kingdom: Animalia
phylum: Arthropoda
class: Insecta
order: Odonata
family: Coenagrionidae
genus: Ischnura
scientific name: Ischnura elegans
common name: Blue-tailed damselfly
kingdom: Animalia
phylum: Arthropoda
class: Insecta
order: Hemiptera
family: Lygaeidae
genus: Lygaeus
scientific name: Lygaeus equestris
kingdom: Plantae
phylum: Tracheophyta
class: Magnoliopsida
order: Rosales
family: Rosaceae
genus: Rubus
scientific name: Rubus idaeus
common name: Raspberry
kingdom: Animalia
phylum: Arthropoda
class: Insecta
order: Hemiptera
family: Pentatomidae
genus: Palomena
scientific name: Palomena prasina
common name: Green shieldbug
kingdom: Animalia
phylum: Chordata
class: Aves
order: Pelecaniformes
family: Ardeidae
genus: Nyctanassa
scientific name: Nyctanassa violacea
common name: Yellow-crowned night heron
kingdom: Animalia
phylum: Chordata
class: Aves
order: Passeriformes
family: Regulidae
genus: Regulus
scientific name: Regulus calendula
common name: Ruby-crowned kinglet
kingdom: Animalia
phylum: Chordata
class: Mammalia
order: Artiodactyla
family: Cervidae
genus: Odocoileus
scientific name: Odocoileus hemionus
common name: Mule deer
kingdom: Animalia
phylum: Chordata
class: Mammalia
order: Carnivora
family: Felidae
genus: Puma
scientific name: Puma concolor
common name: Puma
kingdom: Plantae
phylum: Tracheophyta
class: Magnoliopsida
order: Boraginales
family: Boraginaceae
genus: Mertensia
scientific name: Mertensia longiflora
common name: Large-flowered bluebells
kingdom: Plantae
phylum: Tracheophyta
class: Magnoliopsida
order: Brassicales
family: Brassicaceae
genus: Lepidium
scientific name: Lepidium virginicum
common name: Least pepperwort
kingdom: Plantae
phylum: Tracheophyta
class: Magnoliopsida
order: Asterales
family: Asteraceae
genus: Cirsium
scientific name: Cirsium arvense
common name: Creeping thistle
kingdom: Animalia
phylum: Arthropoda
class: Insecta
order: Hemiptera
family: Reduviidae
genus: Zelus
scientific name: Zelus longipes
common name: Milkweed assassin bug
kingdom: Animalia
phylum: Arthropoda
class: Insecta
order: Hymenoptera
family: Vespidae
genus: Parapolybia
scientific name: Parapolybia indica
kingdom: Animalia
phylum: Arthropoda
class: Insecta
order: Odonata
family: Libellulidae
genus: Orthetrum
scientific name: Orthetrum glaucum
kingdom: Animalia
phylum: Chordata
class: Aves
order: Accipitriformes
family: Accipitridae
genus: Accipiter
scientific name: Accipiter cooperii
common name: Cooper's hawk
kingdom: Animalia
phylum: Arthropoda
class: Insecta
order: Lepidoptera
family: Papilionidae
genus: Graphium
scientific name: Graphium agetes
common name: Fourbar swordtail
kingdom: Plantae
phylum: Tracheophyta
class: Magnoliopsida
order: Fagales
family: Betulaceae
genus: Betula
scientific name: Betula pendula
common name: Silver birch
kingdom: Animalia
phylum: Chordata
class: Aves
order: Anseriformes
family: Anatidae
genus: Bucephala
********
» **TASK PROMPT**
Repeat the entries word for word, from the very first line through the line that contains "genus: Rubus". Include both of those lines.

» **EXERCISE OUTPUT**
kingdom: Animalia
phylum: Arthropoda
class: Insecta
order: Odonata
family: Coenagrionidae
genus: Ischnura
scientific name: Ischnura elegans
common name: Blue-tailed damselfly
kingdom: Animalia
phylum: Arthropoda
class: Insecta
order: Hemiptera
family: Lygaeidae
genus: Lygaeus
scientific name: Lygaeus equestris
kingdom: Plantae
phylum: Tracheophyta
class: Magnoliopsida
order: Rosales
family: Rosaceae
genus: Rubus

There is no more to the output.